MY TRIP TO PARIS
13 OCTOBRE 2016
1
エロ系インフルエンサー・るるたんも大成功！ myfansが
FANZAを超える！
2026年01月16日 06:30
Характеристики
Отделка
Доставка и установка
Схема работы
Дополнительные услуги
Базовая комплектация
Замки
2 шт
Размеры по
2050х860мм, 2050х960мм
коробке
++++++++
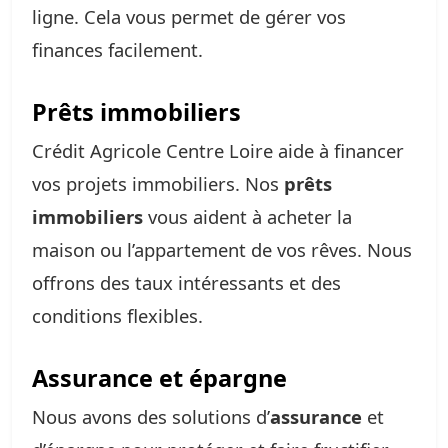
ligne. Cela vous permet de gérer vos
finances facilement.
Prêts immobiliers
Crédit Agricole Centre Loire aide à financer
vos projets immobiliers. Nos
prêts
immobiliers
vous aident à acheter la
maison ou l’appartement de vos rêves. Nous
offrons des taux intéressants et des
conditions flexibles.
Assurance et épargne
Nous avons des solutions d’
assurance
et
++++++++
(ACTION ITEM) Collect every row that contains the word "vous" and copy each of those rows out in full.

(FINISHED EXERCISE)
ligne. Cela vous permet de gérer vos
vous aident à acheter la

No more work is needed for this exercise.